The couple traveled to Toronto as part of an effort dubbed the Civil Marriage Trail. The group was founded by New York activists Brendan Fay and Jesús Lebron after the Canadian courts ruled in 2003 that same-sex couples there had the right to marry. Civil Marriage Trail facilitated the planning for US couples wishing to travel to Canada to tie the knot.

Kaplan opened the press conference by saying the 5-4 opinion by Justice Anthony Kennedy found that the federal government was discriminating against same-sex couples “solely because they are gay. That’s what DOMA always was, –– a statute whose sole purpose was to denigrate gay and lesbian people.”

The 1996 law, she said, imposed numerous hardships on couples legally married in their home states –– “the unfair burden of the inheritance tax, the loss of Social Security benefits, the lack of leave from their jobs for a spouse’s illness, and the lack of proper notification when a soldier falls in the line of duty.”

Kaplan’s co-counsel on the case, James Esseks, who heads up the LGBT & AIDS Project at the American Civil Liberties Union, described Windsor’s victory as a “watershed moment” –– the fall of “the last federal law that requires discrimination against gay and lesbian people.” US law had previously outlawed the hiring of homosexuals, their hiring by businesses with government contracts, the entry of gay and lesbian people into the US, and military service by openly gay soldiers. The DOMA case, he said, was a “capstone to decades” of efforts.

“We dumped DOMA,” said Donna Lieberman, executive director of the New York Civil Liberties Union, which worked with its affiliate, the ACLU, and Kaplan. “It was certifiably a failed marriage law.”

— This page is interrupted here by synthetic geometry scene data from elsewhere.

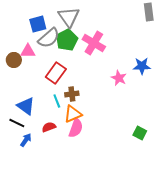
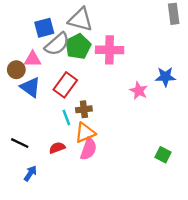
gray triangle: (69, 17) -> (80, 20), turned -40
pink cross: (94, 43) -> (110, 50), turned -30
blue triangle: (26, 106) -> (30, 87), moved
blue arrow: (26, 140) -> (30, 173), moved

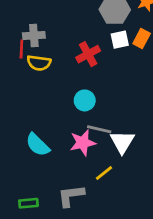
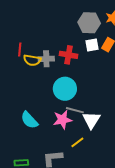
gray cross: (34, 36) -> (46, 59), moved
red cross: (88, 54) -> (68, 55), turned 36
cyan circle: (85, 100) -> (65, 89), size x1.5

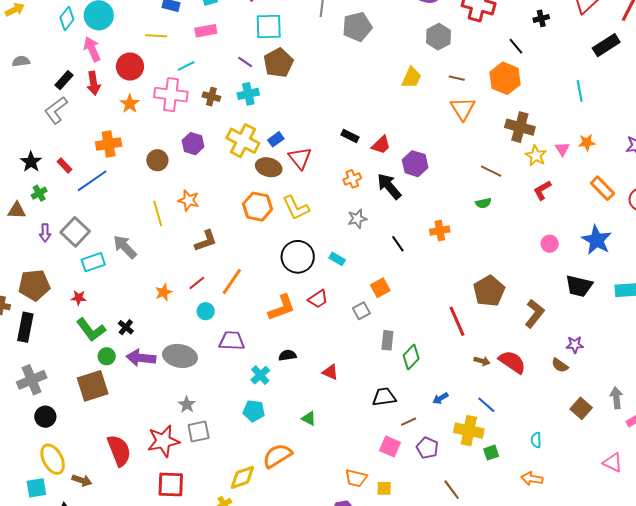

Windsor, who received rock star treatment from many admirers who flocked to the Center for the press event, was exultant over the ruling, saying, “We won everything we asked for and hoped for.” Acknowledging that many people have asked her, “Why are you suing the United States of America over a tax bill,” she next said, “Thea and I loved each other for more than 40 years.”

When a reporter asked her what love is, Windsor at first said there are many types of loves, then alluded to the excitement of her sexual relationship with Spyer, admitting that her late wife always insisted they “keep it hot.” Barely missing a beat, Windsor then quoted at some length a W.H. Auden poem about romantic love.

Insisting that the two-and-a-half years of DOMA litigation she endured were “joyous, just joyous,” Windsor said, “If I had to survive Thea, what a glorious way to do it. And she would be so pleased.”